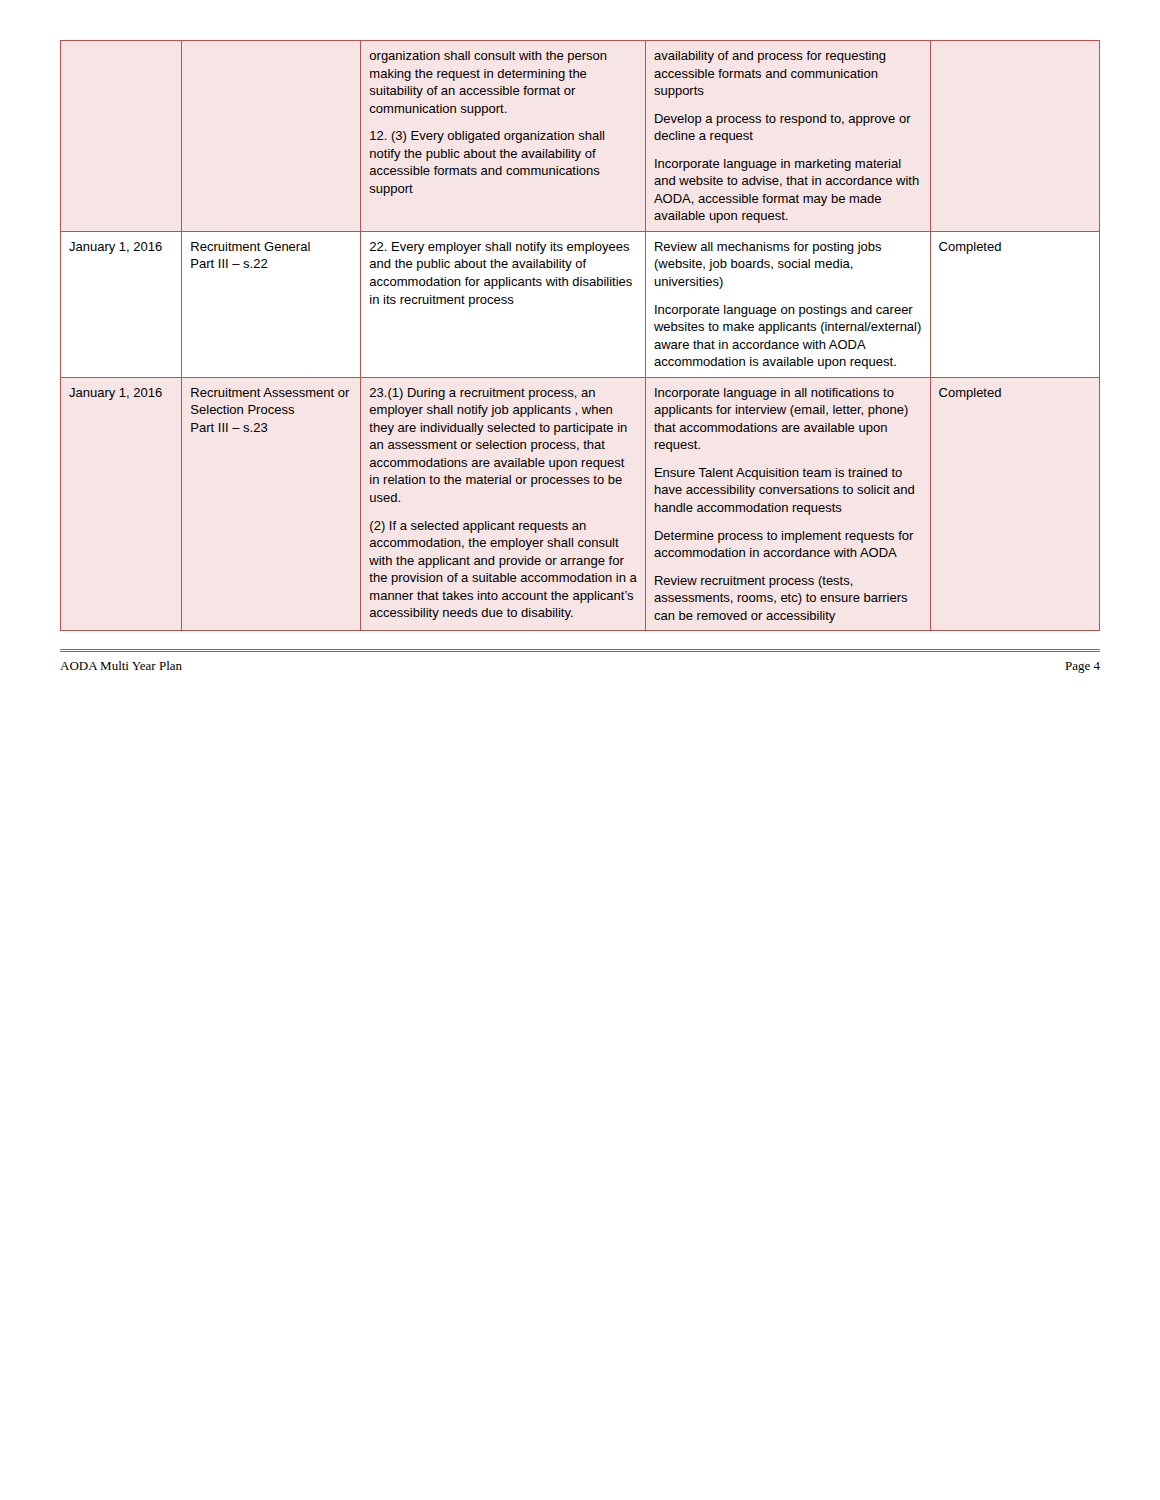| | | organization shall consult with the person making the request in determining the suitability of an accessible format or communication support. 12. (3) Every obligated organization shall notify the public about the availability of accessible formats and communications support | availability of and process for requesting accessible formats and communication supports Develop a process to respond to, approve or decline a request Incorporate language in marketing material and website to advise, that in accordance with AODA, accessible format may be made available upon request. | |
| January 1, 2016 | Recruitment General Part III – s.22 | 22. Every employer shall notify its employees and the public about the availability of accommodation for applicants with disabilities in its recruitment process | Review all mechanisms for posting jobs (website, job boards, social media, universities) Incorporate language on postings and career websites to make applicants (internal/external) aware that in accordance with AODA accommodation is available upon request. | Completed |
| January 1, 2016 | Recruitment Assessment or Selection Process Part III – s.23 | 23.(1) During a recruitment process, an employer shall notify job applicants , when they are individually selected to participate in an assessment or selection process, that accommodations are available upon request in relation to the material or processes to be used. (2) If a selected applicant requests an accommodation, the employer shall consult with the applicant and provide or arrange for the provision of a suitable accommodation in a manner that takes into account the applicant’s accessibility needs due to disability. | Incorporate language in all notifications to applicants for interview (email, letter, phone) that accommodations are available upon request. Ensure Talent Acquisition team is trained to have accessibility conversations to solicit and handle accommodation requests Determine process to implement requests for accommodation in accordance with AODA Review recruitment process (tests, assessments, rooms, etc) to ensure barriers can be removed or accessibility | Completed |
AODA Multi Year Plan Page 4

==

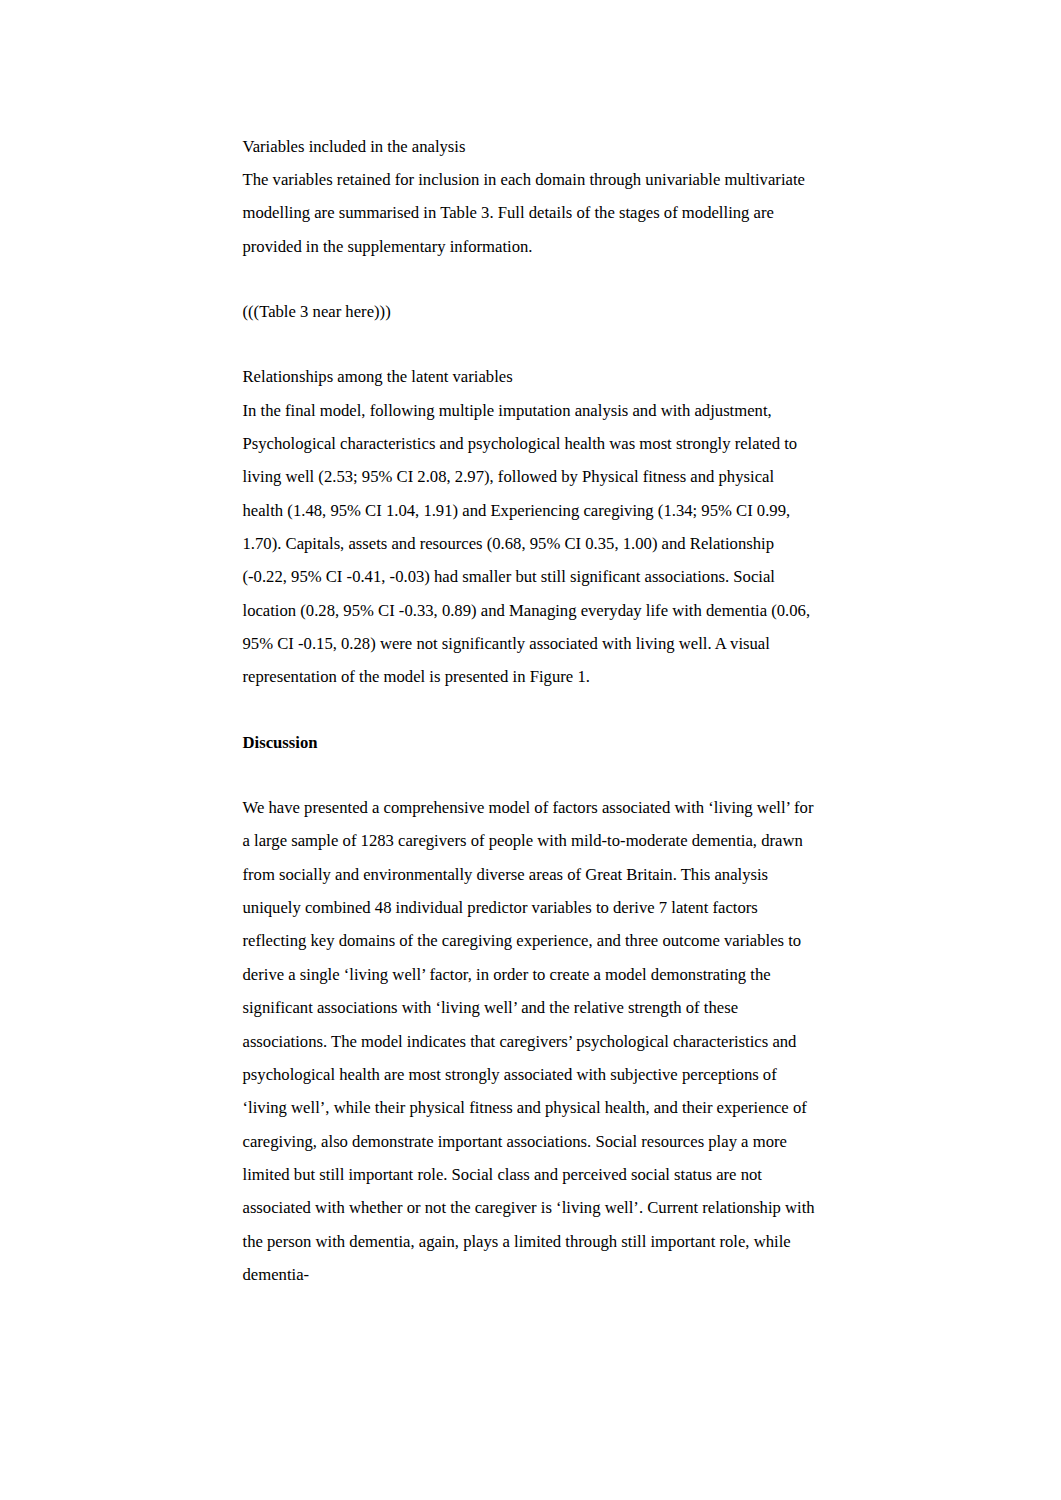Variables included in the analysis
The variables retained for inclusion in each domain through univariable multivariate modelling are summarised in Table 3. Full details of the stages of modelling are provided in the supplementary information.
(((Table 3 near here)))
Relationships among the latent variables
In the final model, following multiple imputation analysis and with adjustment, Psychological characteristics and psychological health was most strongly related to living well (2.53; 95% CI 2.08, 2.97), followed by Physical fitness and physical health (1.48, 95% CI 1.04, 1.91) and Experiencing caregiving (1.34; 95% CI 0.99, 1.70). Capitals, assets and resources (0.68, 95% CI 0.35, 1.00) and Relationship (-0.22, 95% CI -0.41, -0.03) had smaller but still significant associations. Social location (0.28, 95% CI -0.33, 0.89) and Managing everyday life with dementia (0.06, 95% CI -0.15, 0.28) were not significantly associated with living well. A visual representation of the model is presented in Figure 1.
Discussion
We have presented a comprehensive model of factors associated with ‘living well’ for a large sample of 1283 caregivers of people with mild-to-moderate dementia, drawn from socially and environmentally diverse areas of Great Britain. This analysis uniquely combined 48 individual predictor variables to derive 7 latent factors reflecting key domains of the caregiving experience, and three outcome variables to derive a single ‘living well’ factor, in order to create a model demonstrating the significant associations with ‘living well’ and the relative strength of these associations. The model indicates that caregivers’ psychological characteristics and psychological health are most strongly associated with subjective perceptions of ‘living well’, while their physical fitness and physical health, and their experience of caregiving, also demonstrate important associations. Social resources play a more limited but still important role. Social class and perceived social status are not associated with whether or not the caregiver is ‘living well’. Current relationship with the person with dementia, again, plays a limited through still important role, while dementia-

● WORK ORDER:
Please write out, exactly as they appear above, only the lines in the stretch from the line with "The variables retained" through the line with "We have presented".

● ANSWER SECTION:
The variables retained for inclusion in each domain through univariable multivariate modelling are summarised in Table 3. Full details of the stages of modelling are provided in the supplementary information.
(((Table 3 near here)))
Relationships among the latent variables
In the final model, following multiple imputation analysis and with adjustment, Psychological characteristics and psychological health was most strongly related to living well (2.53; 95% CI 2.08, 2.97), followed by Physical fitness and physical health (1.48, 95% CI 1.04, 1.91) and Experiencing caregiving (1.34; 95% CI 0.99, 1.70). Capitals, assets and resources (0.68, 95% CI 0.35, 1.00) and Relationship (-0.22, 95% CI -0.41, -0.03) had smaller but still significant associations. Social location (0.28, 95% CI -0.33, 0.89) and Managing everyday life with dementia (0.06, 95% CI -0.15, 0.28) were not significantly associated with living well. A visual representation of the model is presented in Figure 1.
Discussion
We have presented a comprehensive model of factors associated with ‘living well’ for a large sample of 1283 caregivers of people with mild-to-moderate dementia, drawn from socially and environmentally diverse areas of Great Britain. This analysis uniquely combined 48 individual predictor variables to derive 7 latent factors reflecting key domains of the caregiving experience, and three outcome variables to derive a single ‘living well’ factor, in order to create a model demonstrating the significant associations with ‘living well’ and the relative strength of these associations. The model indicates that caregivers’ psychological characteristics and psychological health are most strongly associated with subjective perceptions of ‘living well’, while their physical fitness and physical health, and their experience of caregiving, also demonstrate important associations. Social resources play a more limited but still important role. Social class and perceived social status are not associated with whether or not the caregiver is ‘living well’. Current relationship with the person with dementia, again, plays a limited through still important role, while dementia-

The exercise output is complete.